- Music
- 09 Sep 15
Classical Album from the national's guitarist
Better known as one of the two guitar-wielding twins in The National, Bryce Dessner is also something of a nouveau classical whizz, who has written work for everyone from the Kronos Quartet to the Sydney Opera House. This time, Dessner was commissioned by New York’s Carnegie Hall and has called upon like-minded souls, So Percussion, a Brooklyn quartet known to make beautiful noise from ‘instruments’ as diverse as aluminium pipes and an amplified cactus. Surely they should be working with Tom Waits?
On paper, the project does pretty much what it says on the cover, as Dessner’s compositions combine percussion and strings over the course of nine tracks, but there’s one big difference. Rather than use conventional guitars or violins, Dessner roped in instrument builder Aron Sanchez and together, they created the chordstick – a cross between a hammer dulcimer and an electric guitar.

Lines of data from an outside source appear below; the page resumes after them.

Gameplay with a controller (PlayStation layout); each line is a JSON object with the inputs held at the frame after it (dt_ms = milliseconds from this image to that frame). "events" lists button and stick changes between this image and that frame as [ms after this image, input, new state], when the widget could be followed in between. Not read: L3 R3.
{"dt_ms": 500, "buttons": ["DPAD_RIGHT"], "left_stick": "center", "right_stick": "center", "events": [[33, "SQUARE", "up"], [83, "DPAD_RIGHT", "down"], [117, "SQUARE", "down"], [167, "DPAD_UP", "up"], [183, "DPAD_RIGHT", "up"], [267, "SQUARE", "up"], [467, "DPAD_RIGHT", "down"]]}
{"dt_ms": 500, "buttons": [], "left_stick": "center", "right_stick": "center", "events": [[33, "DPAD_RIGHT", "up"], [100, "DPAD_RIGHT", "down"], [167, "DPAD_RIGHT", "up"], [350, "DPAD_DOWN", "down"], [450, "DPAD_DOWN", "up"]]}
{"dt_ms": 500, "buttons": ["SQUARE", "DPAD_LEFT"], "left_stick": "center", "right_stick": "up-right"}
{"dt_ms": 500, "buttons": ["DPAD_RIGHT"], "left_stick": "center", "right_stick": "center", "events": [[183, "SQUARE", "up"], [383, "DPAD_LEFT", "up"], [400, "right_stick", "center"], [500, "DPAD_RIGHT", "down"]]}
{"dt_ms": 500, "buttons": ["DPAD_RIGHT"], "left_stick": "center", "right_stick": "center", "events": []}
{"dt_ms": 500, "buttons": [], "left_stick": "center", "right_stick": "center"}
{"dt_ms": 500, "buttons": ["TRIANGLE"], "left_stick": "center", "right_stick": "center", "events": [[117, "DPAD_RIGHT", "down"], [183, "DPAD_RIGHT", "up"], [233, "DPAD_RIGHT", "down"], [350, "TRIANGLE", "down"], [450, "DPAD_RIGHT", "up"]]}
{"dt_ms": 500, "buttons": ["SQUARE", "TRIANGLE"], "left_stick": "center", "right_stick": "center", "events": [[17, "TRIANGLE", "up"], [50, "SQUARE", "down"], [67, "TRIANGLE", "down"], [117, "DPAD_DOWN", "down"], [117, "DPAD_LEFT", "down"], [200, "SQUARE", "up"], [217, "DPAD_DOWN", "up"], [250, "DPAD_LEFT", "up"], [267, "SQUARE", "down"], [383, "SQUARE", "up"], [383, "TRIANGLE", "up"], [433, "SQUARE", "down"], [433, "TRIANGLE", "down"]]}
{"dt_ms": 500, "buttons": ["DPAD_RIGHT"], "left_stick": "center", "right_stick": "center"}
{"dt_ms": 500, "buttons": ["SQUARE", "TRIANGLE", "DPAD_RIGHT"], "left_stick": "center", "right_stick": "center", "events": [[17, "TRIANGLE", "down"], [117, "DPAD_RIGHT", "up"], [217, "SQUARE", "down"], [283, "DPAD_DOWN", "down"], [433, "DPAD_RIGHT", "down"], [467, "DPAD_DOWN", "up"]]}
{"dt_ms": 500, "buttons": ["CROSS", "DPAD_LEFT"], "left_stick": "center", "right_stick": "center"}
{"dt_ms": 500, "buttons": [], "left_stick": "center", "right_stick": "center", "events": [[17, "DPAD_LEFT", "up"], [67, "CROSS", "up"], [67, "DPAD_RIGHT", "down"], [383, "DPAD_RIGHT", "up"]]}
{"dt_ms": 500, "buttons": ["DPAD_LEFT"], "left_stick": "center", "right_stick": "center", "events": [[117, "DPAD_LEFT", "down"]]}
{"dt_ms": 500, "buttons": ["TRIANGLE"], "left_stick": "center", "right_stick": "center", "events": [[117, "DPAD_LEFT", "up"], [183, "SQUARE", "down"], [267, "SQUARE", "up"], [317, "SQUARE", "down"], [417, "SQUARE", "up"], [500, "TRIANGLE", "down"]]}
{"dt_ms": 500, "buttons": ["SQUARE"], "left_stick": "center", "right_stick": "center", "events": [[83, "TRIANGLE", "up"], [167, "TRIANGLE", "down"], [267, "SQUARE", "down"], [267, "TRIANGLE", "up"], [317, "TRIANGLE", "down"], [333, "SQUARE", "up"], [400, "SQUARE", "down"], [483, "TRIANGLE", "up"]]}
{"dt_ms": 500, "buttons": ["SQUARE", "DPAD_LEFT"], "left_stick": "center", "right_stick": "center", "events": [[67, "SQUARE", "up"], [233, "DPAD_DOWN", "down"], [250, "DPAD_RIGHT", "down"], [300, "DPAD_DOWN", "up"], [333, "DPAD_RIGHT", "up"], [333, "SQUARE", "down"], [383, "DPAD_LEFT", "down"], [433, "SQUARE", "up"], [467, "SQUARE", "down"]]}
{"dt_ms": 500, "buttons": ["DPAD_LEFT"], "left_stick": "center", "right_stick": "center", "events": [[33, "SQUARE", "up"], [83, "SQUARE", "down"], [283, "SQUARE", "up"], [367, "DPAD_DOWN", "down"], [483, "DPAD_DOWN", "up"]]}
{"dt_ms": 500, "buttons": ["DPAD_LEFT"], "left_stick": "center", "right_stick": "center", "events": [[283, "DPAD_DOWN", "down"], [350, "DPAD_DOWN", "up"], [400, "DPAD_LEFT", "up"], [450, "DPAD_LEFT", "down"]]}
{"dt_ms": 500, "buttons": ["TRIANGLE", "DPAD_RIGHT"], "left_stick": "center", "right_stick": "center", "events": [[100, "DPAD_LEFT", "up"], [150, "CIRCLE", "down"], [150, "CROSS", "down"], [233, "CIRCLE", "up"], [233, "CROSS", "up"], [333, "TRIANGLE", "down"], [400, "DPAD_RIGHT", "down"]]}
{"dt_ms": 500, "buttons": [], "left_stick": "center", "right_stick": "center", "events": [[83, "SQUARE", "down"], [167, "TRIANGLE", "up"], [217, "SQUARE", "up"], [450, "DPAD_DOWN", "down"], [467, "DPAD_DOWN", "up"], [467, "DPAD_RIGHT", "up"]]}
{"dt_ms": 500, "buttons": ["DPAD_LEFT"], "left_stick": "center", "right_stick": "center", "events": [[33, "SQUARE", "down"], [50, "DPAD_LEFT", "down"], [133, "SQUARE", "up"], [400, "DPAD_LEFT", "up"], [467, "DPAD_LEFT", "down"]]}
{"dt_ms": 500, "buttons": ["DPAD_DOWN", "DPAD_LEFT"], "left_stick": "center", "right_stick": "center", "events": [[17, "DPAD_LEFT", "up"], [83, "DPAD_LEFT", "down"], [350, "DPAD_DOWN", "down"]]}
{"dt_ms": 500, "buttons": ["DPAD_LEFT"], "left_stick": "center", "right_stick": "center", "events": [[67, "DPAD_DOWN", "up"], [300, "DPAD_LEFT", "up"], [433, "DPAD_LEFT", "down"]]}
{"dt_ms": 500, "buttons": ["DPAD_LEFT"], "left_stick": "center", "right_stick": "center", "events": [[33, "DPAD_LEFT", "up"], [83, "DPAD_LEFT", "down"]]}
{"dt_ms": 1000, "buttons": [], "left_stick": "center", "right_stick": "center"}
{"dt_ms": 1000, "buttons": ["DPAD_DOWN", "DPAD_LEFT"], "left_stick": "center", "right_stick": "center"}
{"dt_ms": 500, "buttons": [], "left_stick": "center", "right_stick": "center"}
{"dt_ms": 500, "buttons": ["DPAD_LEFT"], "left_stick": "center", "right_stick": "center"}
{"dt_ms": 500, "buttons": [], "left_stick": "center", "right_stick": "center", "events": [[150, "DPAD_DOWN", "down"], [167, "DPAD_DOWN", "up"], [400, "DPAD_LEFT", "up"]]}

Here’s the science bit: the four chordsticks are strung with eight strings and tuned to two open chords, so that the So Percussionists can wallop them with mallets, stroke them with bows or pluck with pencils, either sounding individual strings or chords, while the bass instrument has a fretted string for those deep bass drones.
The end result is a beautiful 35 minutes, split into nine sections, that in the main alternate between slowly ululating short pieces, building up a veritable rainforest of tautness and tension, which is then released in longer, more lively affairs. On ‘Section 3’, Dessner brings something of a conventional rock sensibility to the unorthodox arrangement, although its mid-section breaks down into eerie symphonics, before its glorious blend of plucked strings and percussion combine for a truly joyous finale. Then there’s the madcap ‘Section 5’, which sounds like Rodrigo y Gabriela covering Slayer, with a troupe of woodpeckers in the background, or the sparse and almost electronic feel of ‘Section 6’, and the restrained, pensive closing section. All in all, a refreshingly original collection from a seriously talented composer.